**Work required**
Reproduce the account of the Oval Office award visit below word for word, from "Stepping into the" to "entering the office.".

**Source passage**
□ □ □

I thought this letter I received today would be something of interest to most of you.

Story by: Bruce Vincent

For those of us who sometimes find ourselves having doubts about our
President, here is an excellent piece--- worth every minute it takes
to read it. This is from a man, Bruce Vincent, from Montana who
received an award from the President. He writes:

I've written the following narrative to chronicle the day of the award
ceremony in DC. I'm still working on a press release but the White
House press corps has yet to provide a photo to go with it. When the
photo comes I'll ship it out. When you get done reading this you'll
understand the dilemma I face in telling this story beyond my circle
of close friends.

Stepping into the Oval Office, each of us was introduced to the
President and Mrs. Bush. We shook hands and participated in small talk. When the
President was told that we were from Libby, Montana, I reminded him
that Marc Racicot is our native son and the President offered his warm
thoughts about Governor Racicot. I have to tell you, I was blown away by two
things upon entering the office.

First, the Oval Office sense of 'place' is unreal. The President later
shared a story of Russian President Putin entering the room prepared
to tackle the President in a tough negotiation and upon entering the
atheist muttered his first words to the President and they were "Oh,
my God."

I concurred. I could feel the history in my bones. Second, the man
that inhabits the office engaged me with a firm handshake and a look that
can only be described as penetrating. Warm, alive, fully engaged,
disarmingly penetrating. I was admittedly concerned about meeting the man. I think
all of us have an inner hope that the most powerful man in our country is
worthy of the responsibility and authority that we bestow upon them
through our vote.

□ □ □

**Exercise data**
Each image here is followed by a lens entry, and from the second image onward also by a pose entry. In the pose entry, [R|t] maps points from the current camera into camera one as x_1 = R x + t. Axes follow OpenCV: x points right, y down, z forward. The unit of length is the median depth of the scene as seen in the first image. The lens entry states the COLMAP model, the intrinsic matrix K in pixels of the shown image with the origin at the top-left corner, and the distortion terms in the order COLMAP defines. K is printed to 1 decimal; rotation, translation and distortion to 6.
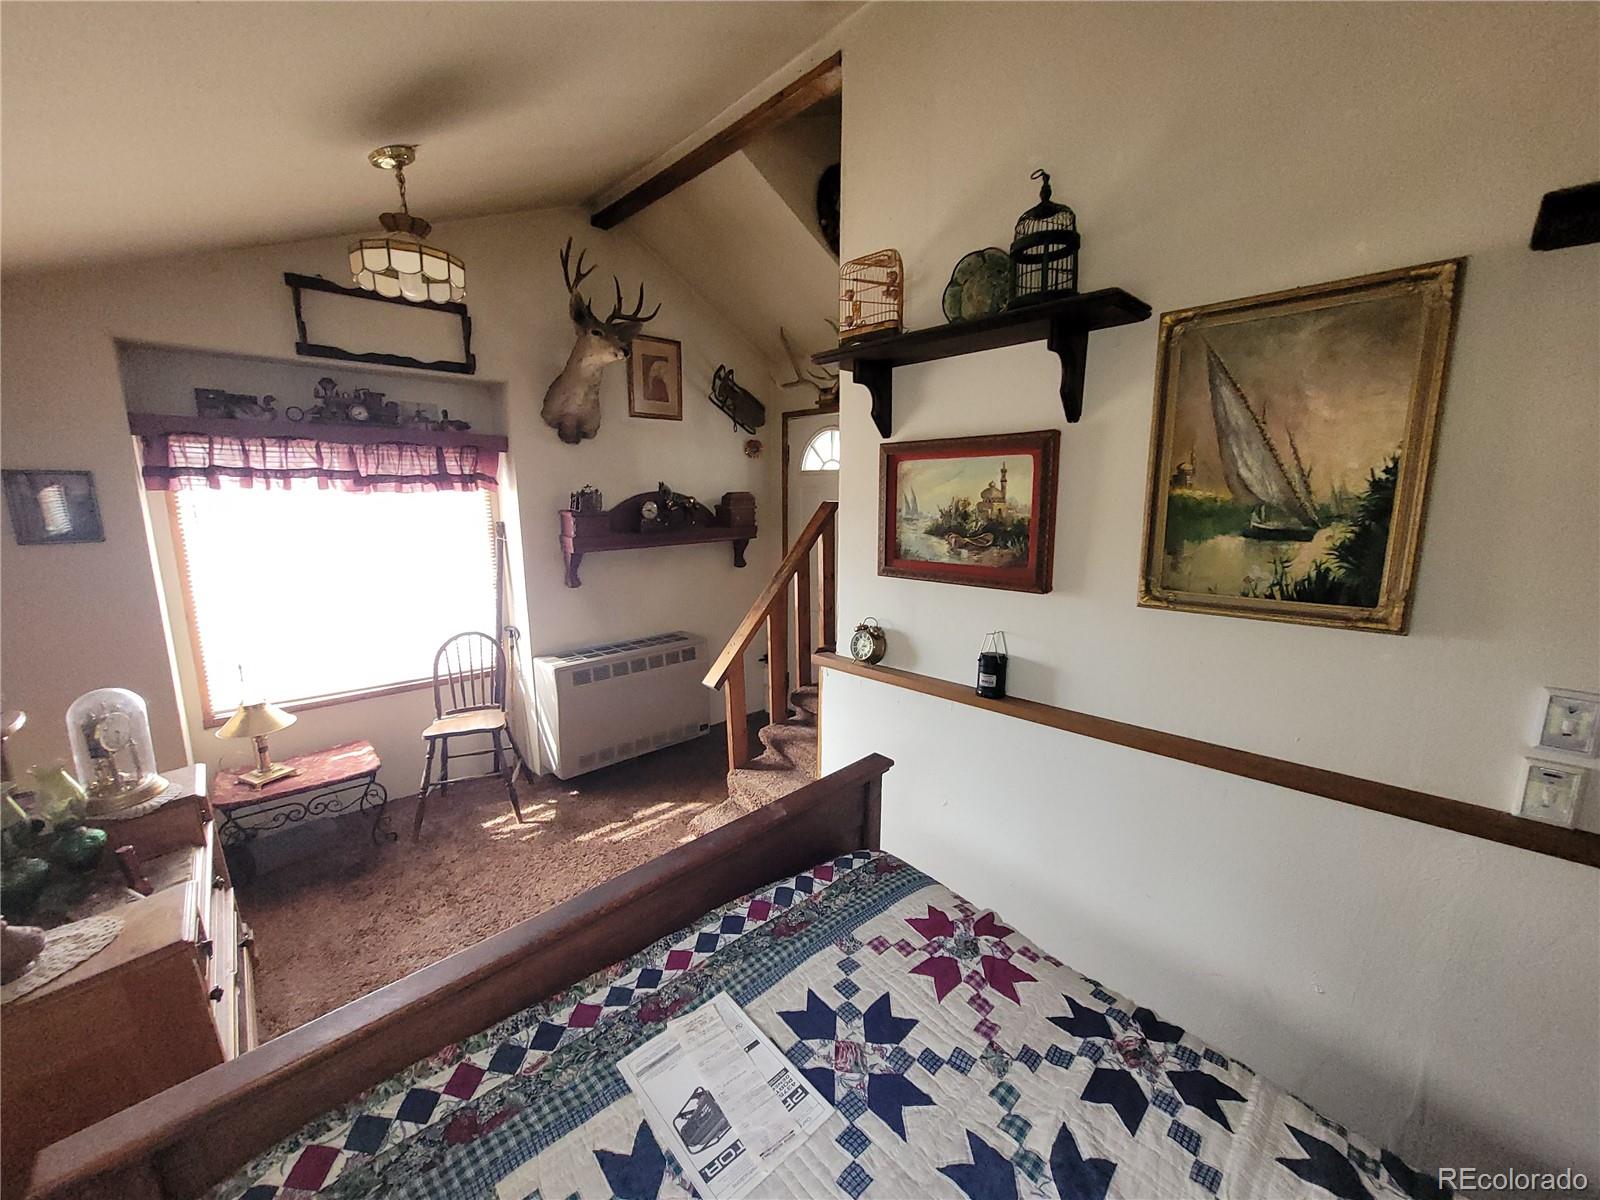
lens RADIAL K [[616.8, 0, 798.9], [0, 616.8, 602.2], [0, 0, 1]] dist [0.007721, -0.003179]
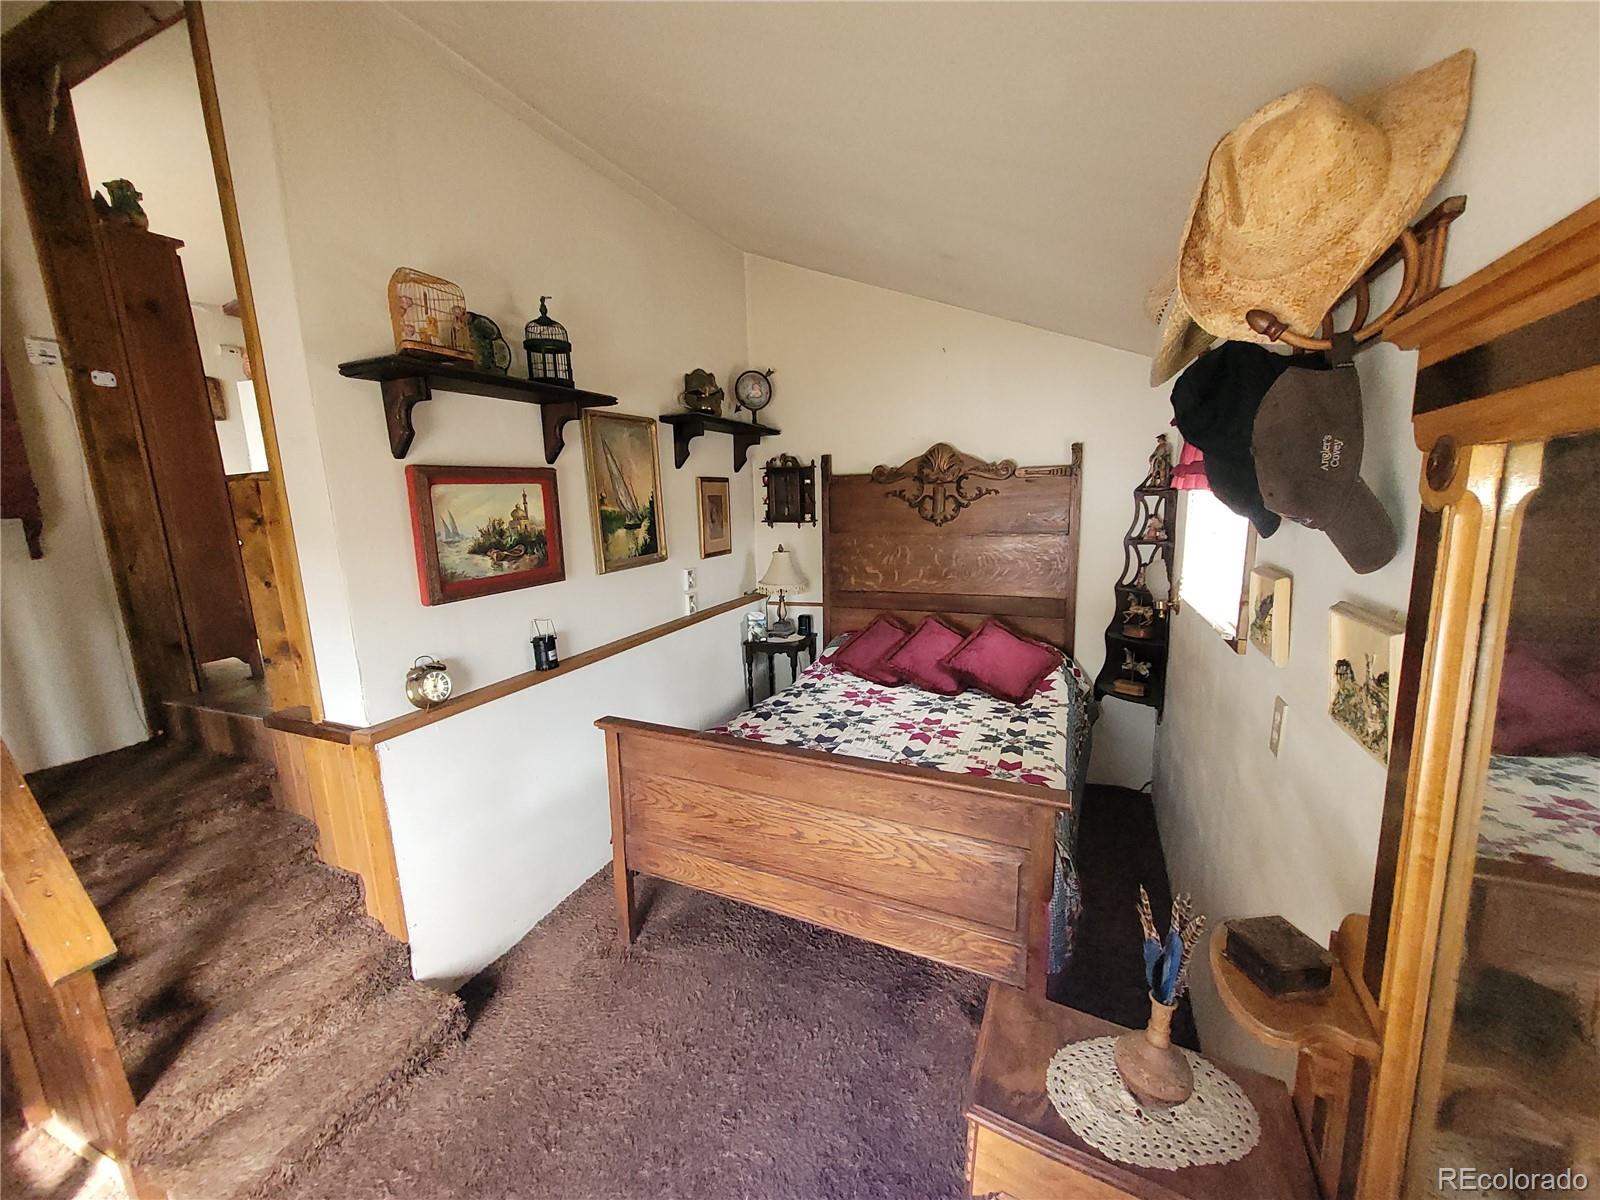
lens RADIAL K [[616.8, 0, 798.9], [0, 616.8, 602.2], [0, 0, 1]] dist [0.007721, -0.003179]
pose [[-0.366935, -0.142512, 0.919266, -1.127201], [0.202132, 0.952370, 0.228327, -0.181625], [-0.908021, 0.269594, -0.320652, 0.966503]]
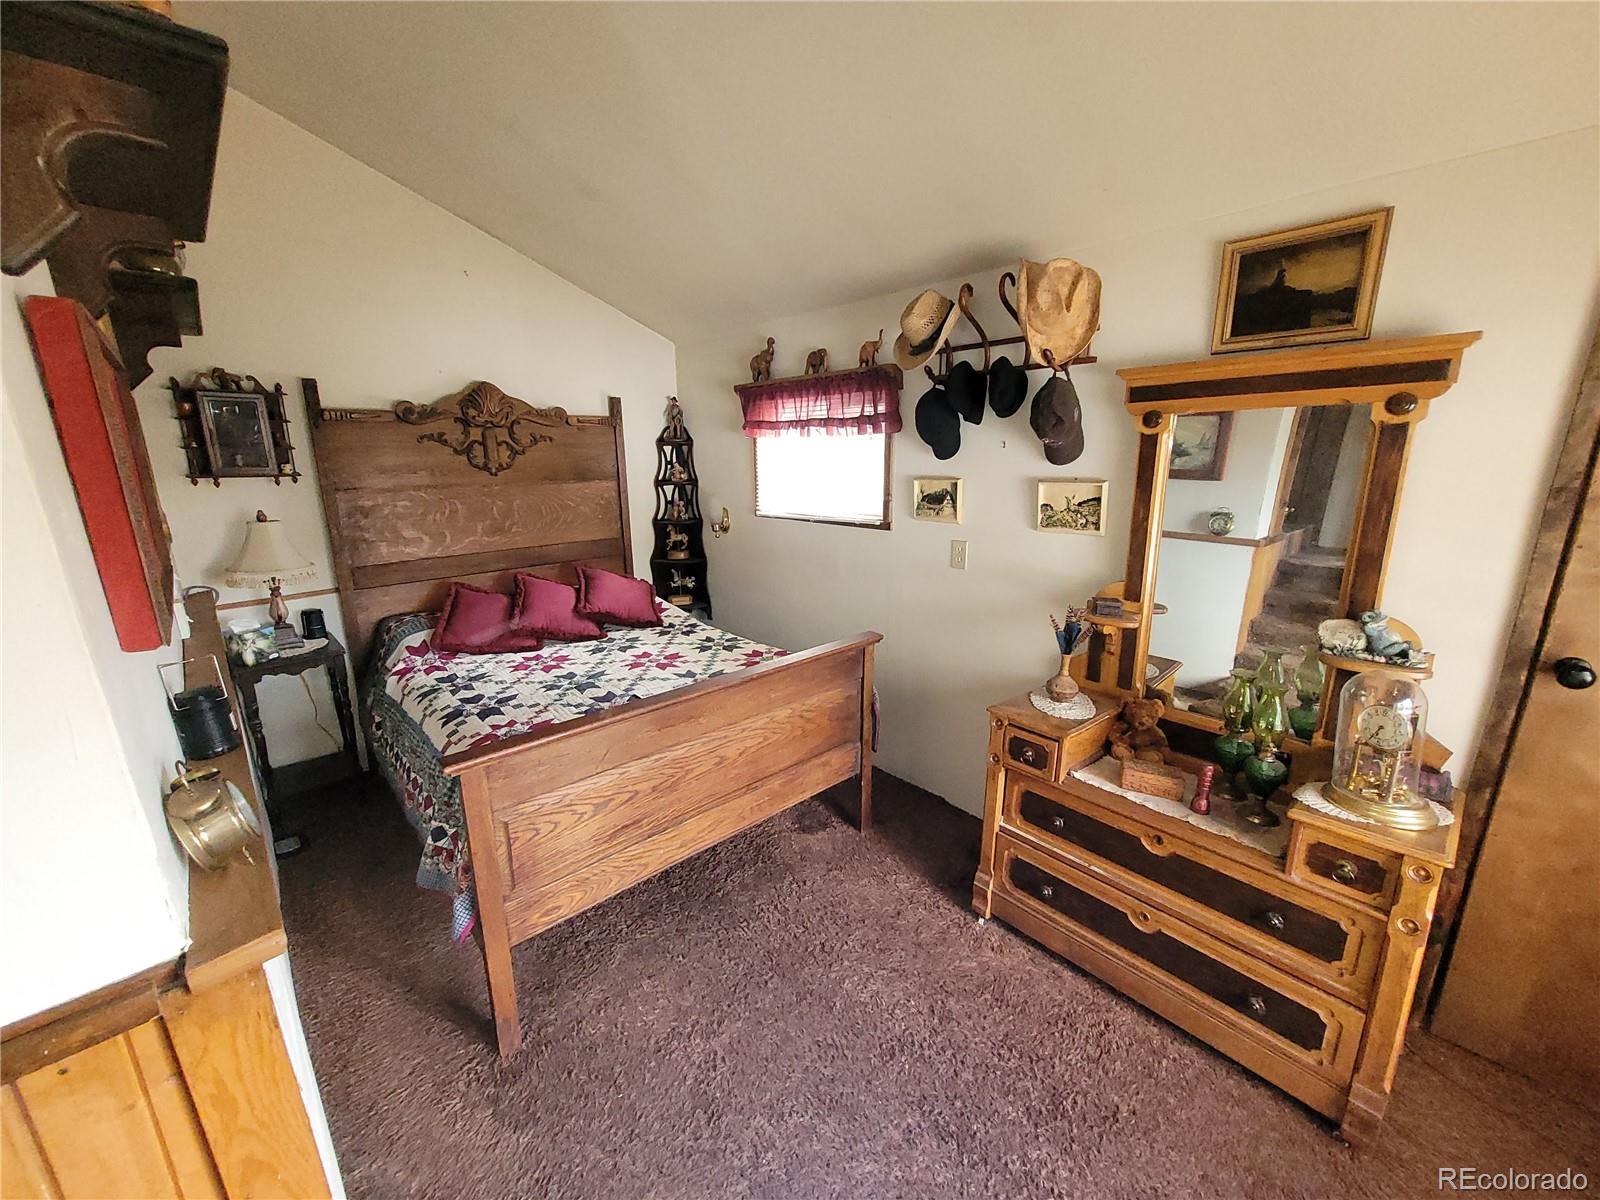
lens RADIAL K [[616.8, 0, 798.9], [0, 616.8, 602.2], [0, 0, 1]] dist [0.007721, -0.003179]
pose [[-0.999288, 0.004277, 0.037473, -0.372763], [0.019752, 0.905748, 0.423356, -0.283274], [-0.032131, 0.423795, -0.905188, 1.629298]]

□ □ □

**Solution below**
Stepping into the Oval Office, each of us was introduced to the
President and Mrs. Bush. We shook hands and participated in small talk. When the
President was told that we were from Libby, Montana, I reminded him
that Marc Racicot is our native son and the President offered his warm
thoughts about Governor Racicot. I have to tell you, I was blown away by two
things upon entering the office.